The SUSTAIN wind-wave tank is also serving as the test bed for Miller School of Medicine researcher Grace Zhai’s study on the health effects of exposure to harmful algal blooms. An associate professor of molecular and cellular pharmacology, Zhai works with fruit flies as models for neurological diseases. She is exposing fruit flies to aerosolized blue-green algae within the tank, then evaluating any resulting health effects. Zhai was an investigator on a study that identified a correlation between an algal toxin in the Western Pacific and a high incidence of a severe neurodegenerative disorder affecting males on the island of Guam. “Toxic algae is in our environment, and it’s getting concentrated,” she says. “No one has come close to showing toxicity from aerosolized particles, and no other animal model allows us to study this aspect of it.”

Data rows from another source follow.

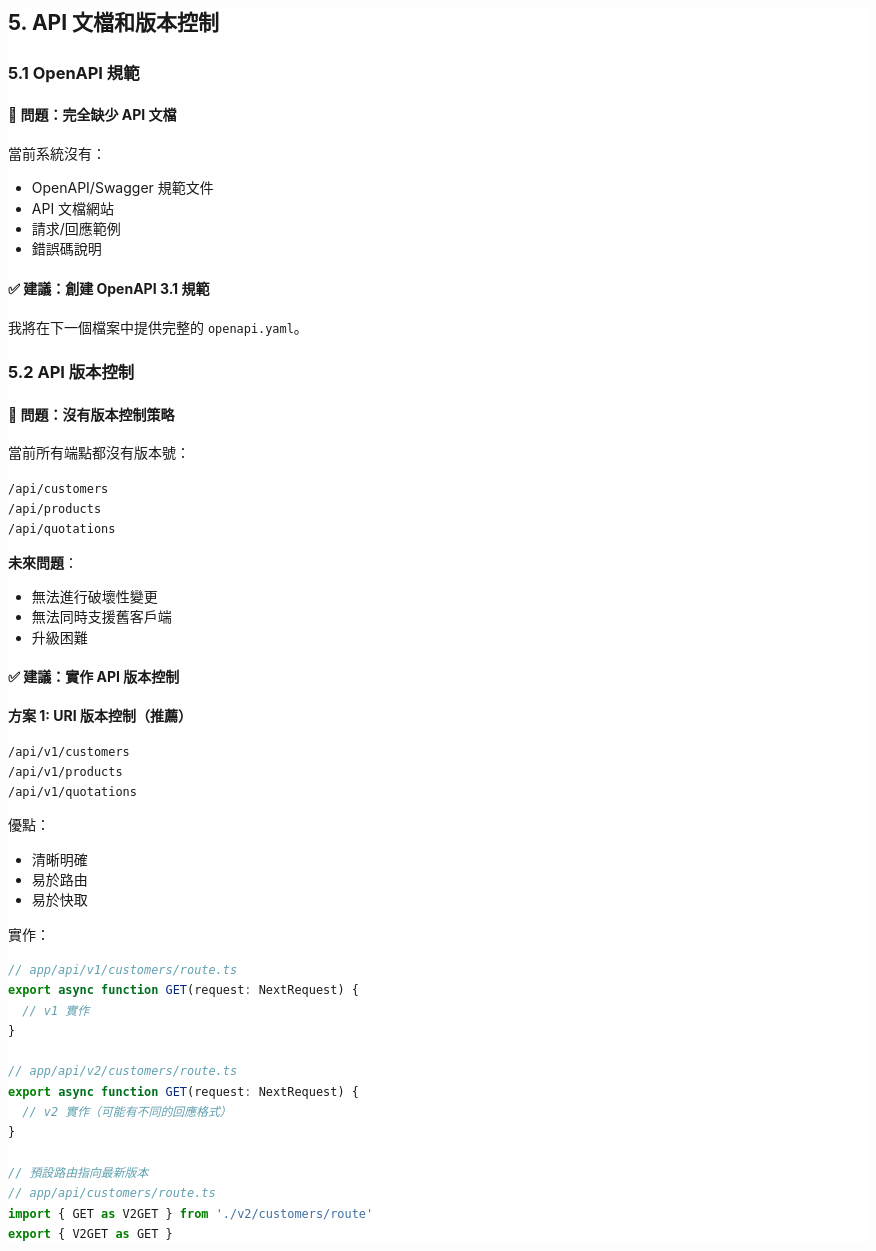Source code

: 
## 5. API 文檔和版本控制

### 5.1 OpenAPI 規範

#### 🔴 問題：完全缺少 API 文檔

當前系統沒有：
- OpenAPI/Swagger 規範文件
- API 文檔網站
- 請求/回應範例
- 錯誤碼說明

#### ✅ 建議：創建 OpenAPI 3.1 規範

我將在下一個檔案中提供完整的 `openapi.yaml`。

### 5.2 API 版本控制

#### 🔴 問題：沒有版本控制策略

當前所有端點都沒有版本號：
```
/api/customers
/api/products
/api/quotations
```

**未來問題**：
- 無法進行破壞性變更
- 無法同時支援舊客戶端
- 升級困難

#### ✅ 建議：實作 API 版本控制

**方案 1: URI 版本控制（推薦）**

```
/api/v1/customers
/api/v1/products
/api/v1/quotations
```

優點：
- 清晰明確
- 易於路由
- 易於快取

實作：
```typescript
// app/api/v1/customers/route.ts
export async function GET(request: NextRequest) {
  // v1 實作
}

// app/api/v2/customers/route.ts
export async function GET(request: NextRequest) {
  // v2 實作（可能有不同的回應格式）
}

// 預設路由指向最新版本
// app/api/customers/route.ts
import { GET as V2GET } from './v2/customers/route'
export { V2GET as GET }
```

To measure anglers’ exposure levels to harmful algal blooms, Alberto J. Caban-Martinez, B.S. ’01, an assistant professor in the Miller School’s Department of Public Health Sciences, plans to use silicon-based wristbands like those that have been experimentally used to measure Florida firefighters’ exposure to hydrocarbons. Brand, who has spoken at standing-room-only meetings of county commissions, city councils, and environmental and citizens groups in Southwest Florida, says the health effects of harmful algal blooms clearly concern people the most. “We hope that our work will inform and inspire policymakers to come up with some way
of reducing the nutrient sources that are leading to these algal blooms,” Brand says.
The unusually long red tide event that devastated Florida’s west coast for more than 10 months took a tragic toll on the state’s marine life. Hundreds of thousands of fish; hundreds of manatees, sea turtles, and dolphins; and even a 21-foot whale shark were among the casualties, many of them washing up dead on Florida beaches.
“Acute exposure likely causes a very painful death,” explains Jill Richardson, Ph.D. ’04, program director and senior lecturer in the Department of Marine Ecosystems and Society at the Rosenstiel School. “Chronic exposure to biotoxins is also believed to compromise the marine mammal immune system, making them more susceptible to other diseases”—which could, in turn, lead to the extinction or near-extinction of entire populations.
Marine mammals are considered “sentinels of the sea” that provide important clues about the health of our ocean ecosystems, including the public health impacts of harmful algal blooms. So when large numbers of marine mammals start dying, says Richardson, it’s a sign that ocean health is declining.
The situation “will only be exacerbated as our planet warms and coastal development continues,” she says. “We need to start productive conversations about what can be done to preserve these increasingly degraded coastal ecosystems—and to rethink how we utilize and interact with the ocean—before it’s too late.”